--- START ---

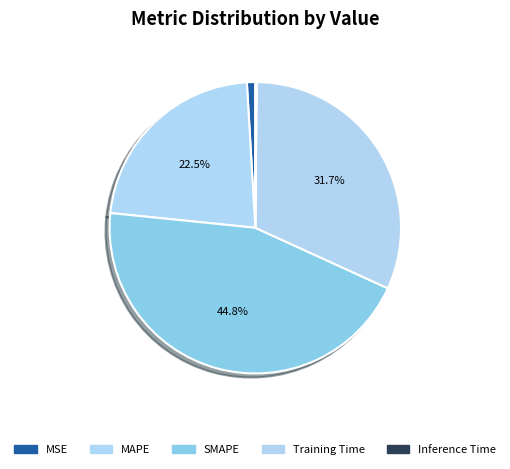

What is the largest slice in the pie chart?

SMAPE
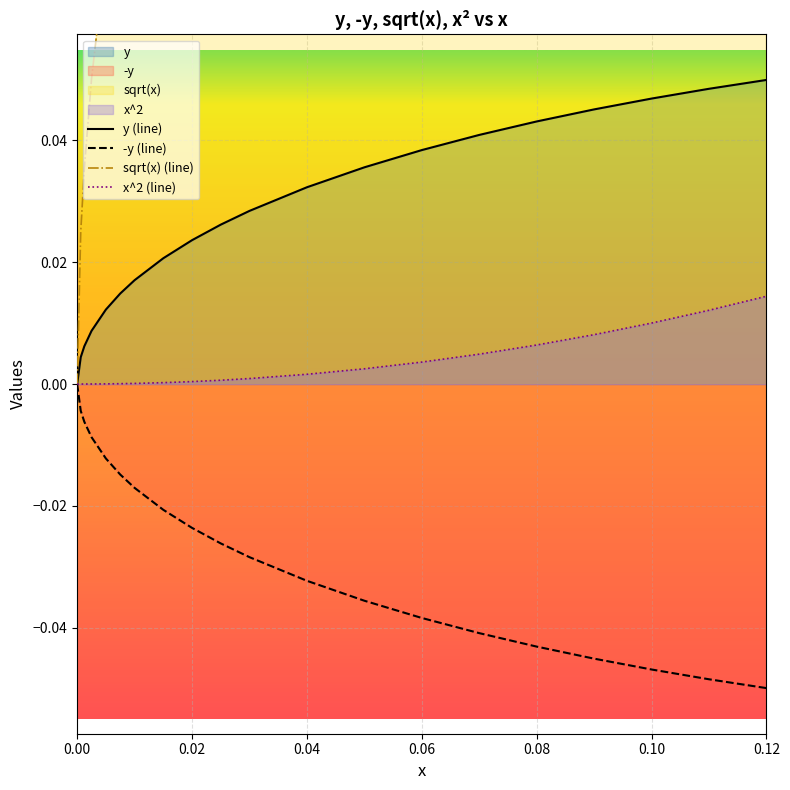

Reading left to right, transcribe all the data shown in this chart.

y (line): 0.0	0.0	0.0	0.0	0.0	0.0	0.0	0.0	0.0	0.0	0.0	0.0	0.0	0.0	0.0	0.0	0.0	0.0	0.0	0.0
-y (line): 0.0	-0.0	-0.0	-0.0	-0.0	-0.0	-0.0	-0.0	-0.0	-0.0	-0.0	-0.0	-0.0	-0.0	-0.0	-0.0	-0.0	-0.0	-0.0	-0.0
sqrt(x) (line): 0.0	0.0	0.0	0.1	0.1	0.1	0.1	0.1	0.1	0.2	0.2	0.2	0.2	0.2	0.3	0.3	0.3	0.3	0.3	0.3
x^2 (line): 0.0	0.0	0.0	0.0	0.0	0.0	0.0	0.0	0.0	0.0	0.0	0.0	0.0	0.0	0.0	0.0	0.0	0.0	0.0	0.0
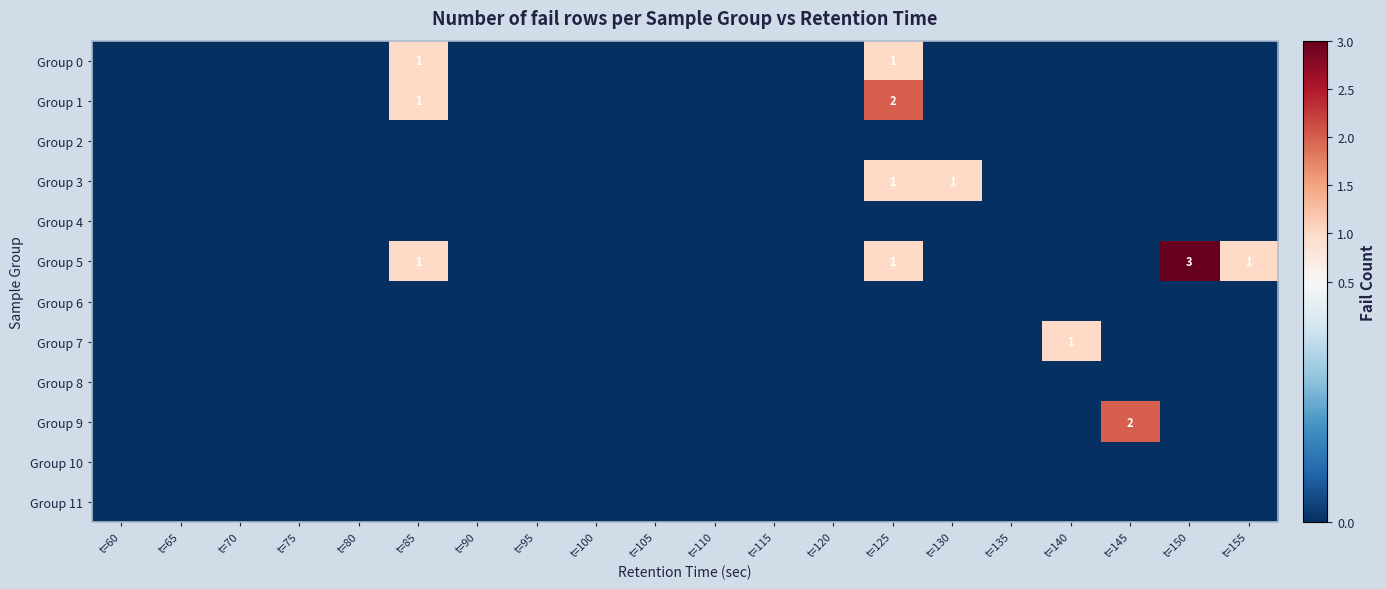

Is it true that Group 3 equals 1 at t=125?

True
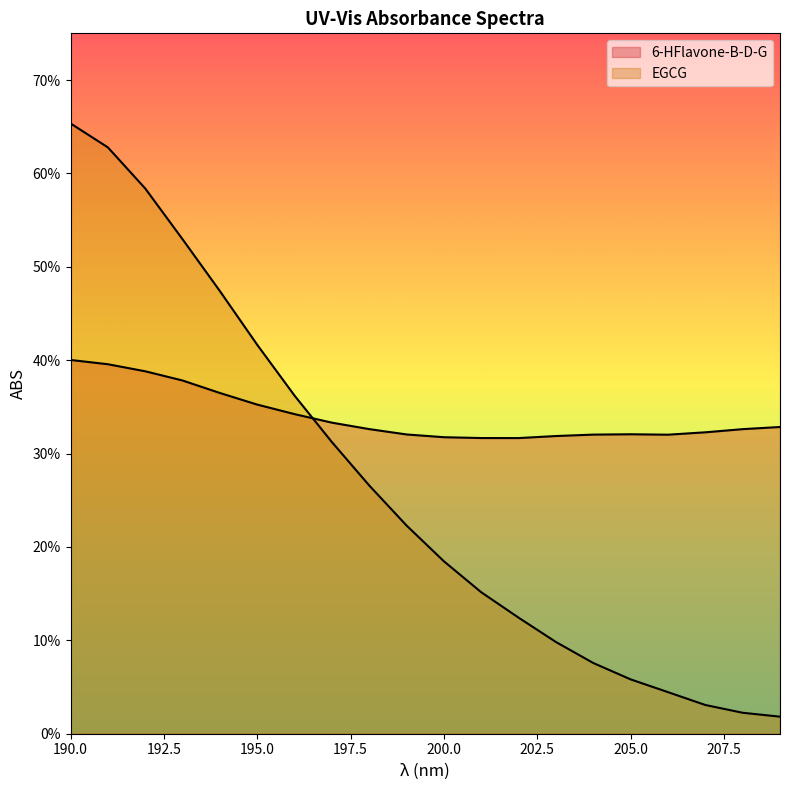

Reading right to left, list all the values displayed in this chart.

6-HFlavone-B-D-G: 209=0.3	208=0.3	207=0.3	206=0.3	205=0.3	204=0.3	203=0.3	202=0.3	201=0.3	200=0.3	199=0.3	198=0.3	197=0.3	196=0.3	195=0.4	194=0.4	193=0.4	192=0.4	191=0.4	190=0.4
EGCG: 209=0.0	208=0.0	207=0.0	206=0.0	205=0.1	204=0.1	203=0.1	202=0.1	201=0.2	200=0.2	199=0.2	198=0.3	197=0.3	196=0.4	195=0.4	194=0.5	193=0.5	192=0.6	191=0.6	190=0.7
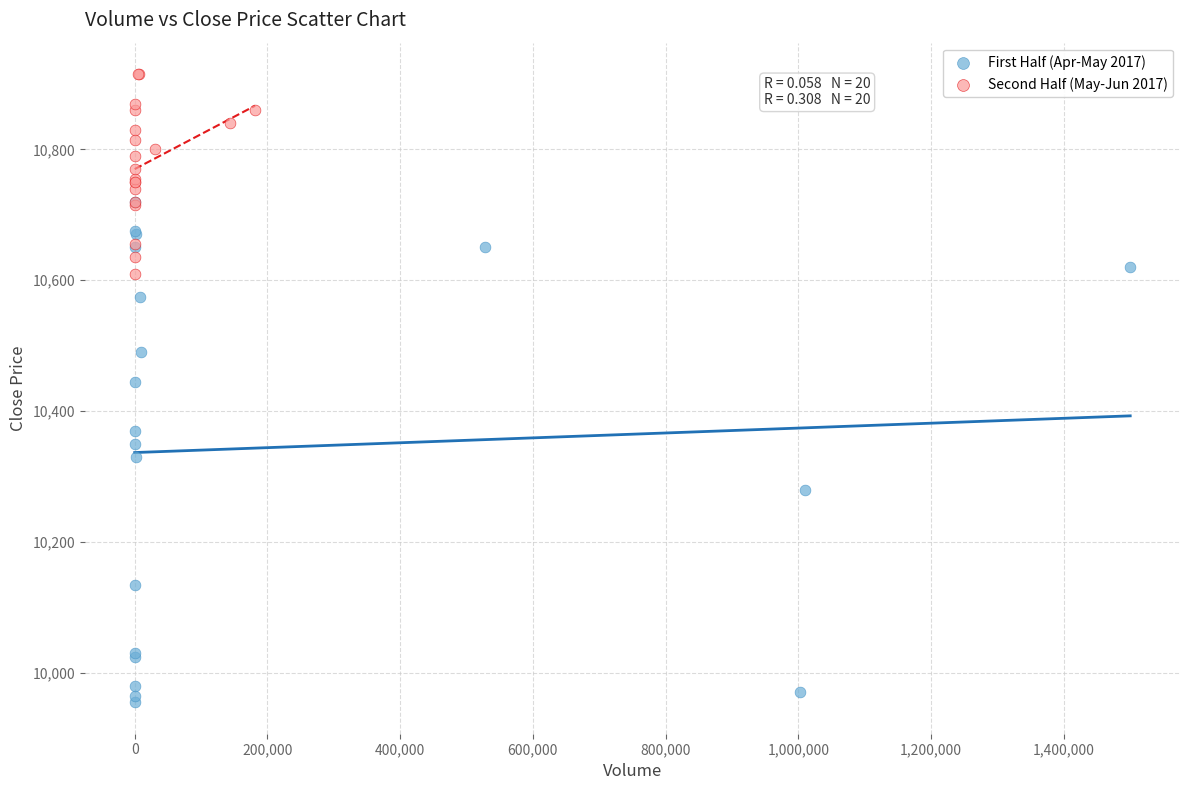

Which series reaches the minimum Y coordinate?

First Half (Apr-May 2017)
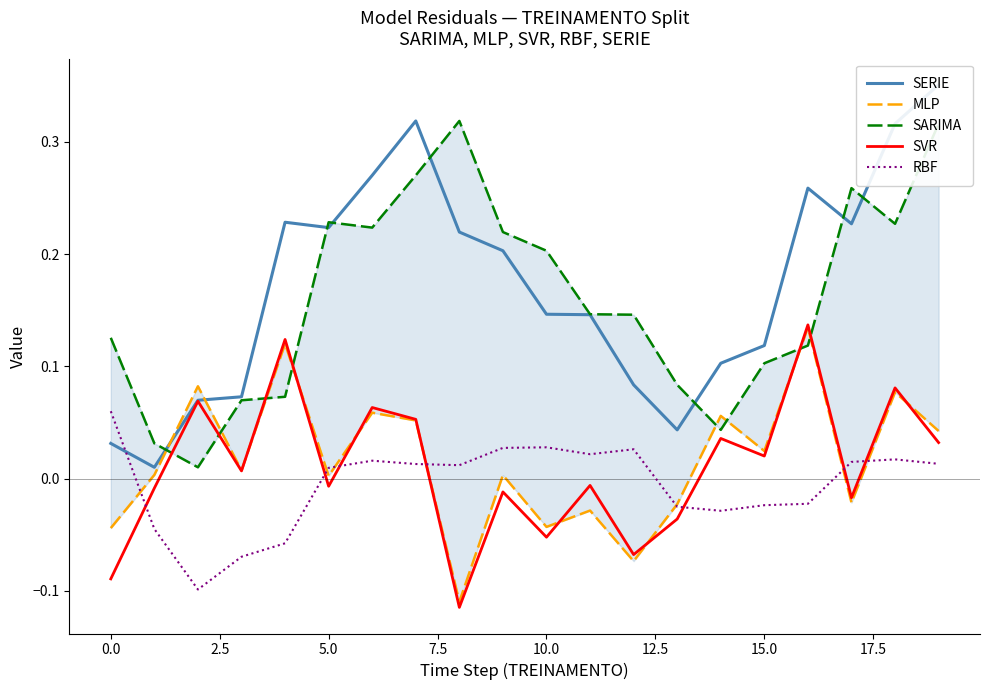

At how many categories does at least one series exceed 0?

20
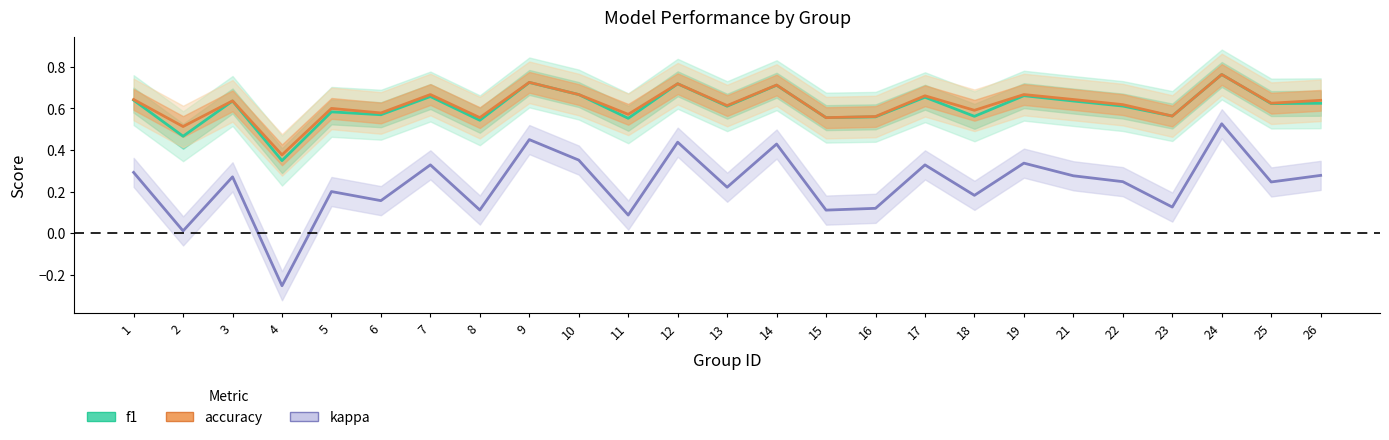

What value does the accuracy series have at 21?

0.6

--- END ---

• Instructions for the task:
Switch "chart" to "graph" wherever it appears between the start of the data and the line holding "Reading right to", inclusive, and give those lines again with nothing else changed. Leave the pictures out of your answer.

• Task answer:
What is the largest slice in the pie graph?

SMAPE

Reading left to right, transcribe all the data shown in this graph.

y (line): 0.0	0.0	0.0	0.0	0.0	0.0	0.0	0.0	0.0	0.0	0.0	0.0	0.0	0.0	0.0	0.0	0.0	0.0	0.0	0.0
-y (line): 0.0	-0.0	-0.0	-0.0	-0.0	-0.0	-0.0	-0.0	-0.0	-0.0	-0.0	-0.0	-0.0	-0.0	-0.0	-0.0	-0.0	-0.0	-0.0	-0.0
sqrt(x) (line): 0.0	0.0	0.0	0.1	0.1	0.1	0.1	0.1	0.1	0.2	0.2	0.2	0.2	0.2	0.3	0.3	0.3	0.3	0.3	0.3
x^2 (line): 0.0	0.0	0.0	0.0	0.0	0.0	0.0	0.0	0.0	0.0	0.0	0.0	0.0	0.0	0.0	0.0	0.0	0.0	0.0	0.0

Is it true that Group 3 equals 1 at t=125?

True

Reading right to left, list all the values displayed in this graph.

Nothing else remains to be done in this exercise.